→ Record extracts
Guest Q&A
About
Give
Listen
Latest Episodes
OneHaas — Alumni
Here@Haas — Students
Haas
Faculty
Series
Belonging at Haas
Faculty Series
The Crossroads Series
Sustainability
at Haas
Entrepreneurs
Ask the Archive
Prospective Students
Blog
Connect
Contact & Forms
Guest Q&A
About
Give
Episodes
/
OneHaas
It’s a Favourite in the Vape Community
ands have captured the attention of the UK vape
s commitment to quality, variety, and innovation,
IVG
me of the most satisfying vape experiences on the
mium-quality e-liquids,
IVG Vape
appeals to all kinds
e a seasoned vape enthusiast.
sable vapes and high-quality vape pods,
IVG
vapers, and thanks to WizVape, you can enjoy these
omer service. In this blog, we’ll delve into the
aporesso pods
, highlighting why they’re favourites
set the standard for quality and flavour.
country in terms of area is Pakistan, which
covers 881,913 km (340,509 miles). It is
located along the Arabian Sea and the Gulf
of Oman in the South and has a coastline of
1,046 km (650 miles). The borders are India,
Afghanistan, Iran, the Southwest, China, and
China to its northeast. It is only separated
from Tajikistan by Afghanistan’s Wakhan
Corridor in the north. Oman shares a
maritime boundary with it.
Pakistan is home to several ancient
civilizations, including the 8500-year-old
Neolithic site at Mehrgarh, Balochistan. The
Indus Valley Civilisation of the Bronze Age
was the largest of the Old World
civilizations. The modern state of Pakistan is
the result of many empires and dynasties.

→ What is required
Locate every line in the items above that contains the word "Afghanistan", and copy each of those lines in full.

→ Expected answer
Afghanistan, Iran, the Southwest, China, and
from Tajikistan by Afghanistan’s Wakhan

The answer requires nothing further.